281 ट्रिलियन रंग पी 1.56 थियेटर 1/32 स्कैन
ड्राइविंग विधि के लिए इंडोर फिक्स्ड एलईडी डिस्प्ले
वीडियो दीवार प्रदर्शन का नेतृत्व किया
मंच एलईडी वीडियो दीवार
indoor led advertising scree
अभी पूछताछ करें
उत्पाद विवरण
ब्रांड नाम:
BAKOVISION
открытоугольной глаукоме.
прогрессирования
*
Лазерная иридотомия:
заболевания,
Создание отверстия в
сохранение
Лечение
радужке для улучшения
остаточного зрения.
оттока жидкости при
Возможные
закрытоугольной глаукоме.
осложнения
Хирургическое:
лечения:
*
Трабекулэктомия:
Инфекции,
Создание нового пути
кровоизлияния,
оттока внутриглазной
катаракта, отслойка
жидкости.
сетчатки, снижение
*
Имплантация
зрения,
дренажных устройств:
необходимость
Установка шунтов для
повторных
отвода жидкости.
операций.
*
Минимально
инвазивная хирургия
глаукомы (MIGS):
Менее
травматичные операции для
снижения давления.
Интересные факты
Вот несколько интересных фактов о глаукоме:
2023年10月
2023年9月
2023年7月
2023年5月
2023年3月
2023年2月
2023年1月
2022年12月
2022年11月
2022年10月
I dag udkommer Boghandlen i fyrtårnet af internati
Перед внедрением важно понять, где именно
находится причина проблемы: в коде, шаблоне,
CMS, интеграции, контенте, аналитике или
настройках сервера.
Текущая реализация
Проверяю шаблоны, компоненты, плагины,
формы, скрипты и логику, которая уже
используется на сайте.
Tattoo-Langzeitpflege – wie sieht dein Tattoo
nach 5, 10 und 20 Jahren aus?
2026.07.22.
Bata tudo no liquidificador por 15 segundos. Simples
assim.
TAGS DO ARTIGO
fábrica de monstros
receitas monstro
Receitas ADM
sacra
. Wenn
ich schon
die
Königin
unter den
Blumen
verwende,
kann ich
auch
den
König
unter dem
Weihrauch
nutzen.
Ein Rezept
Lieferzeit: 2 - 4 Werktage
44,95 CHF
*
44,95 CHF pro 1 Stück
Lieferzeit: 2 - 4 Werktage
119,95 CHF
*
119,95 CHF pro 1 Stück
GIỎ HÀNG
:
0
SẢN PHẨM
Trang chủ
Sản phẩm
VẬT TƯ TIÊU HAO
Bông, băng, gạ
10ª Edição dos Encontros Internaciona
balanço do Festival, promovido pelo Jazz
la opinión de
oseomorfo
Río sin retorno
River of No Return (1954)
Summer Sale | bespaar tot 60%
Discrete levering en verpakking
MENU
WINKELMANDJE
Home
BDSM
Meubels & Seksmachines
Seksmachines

══════════

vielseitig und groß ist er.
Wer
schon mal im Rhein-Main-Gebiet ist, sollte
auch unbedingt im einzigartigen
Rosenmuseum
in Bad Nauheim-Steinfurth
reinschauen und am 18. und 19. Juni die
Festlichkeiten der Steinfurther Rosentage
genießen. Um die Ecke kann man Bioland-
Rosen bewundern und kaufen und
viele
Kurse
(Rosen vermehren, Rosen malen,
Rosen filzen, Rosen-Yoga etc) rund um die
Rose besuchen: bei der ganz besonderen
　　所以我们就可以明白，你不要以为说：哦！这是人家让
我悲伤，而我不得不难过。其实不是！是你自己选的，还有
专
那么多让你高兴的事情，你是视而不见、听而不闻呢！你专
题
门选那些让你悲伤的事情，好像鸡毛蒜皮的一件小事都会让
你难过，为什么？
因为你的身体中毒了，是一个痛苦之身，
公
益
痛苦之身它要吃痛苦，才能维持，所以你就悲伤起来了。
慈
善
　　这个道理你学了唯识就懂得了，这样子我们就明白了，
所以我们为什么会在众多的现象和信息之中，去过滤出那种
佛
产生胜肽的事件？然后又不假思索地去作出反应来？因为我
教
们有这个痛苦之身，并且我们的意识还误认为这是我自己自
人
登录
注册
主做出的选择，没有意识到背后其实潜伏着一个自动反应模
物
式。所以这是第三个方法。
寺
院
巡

══════════

#### [What the task requires]
The lines needed are those in the data above that hold the string "оттока"; copy each of them.

#### [Response area]
оттока жидкости при
оттока внутриглазной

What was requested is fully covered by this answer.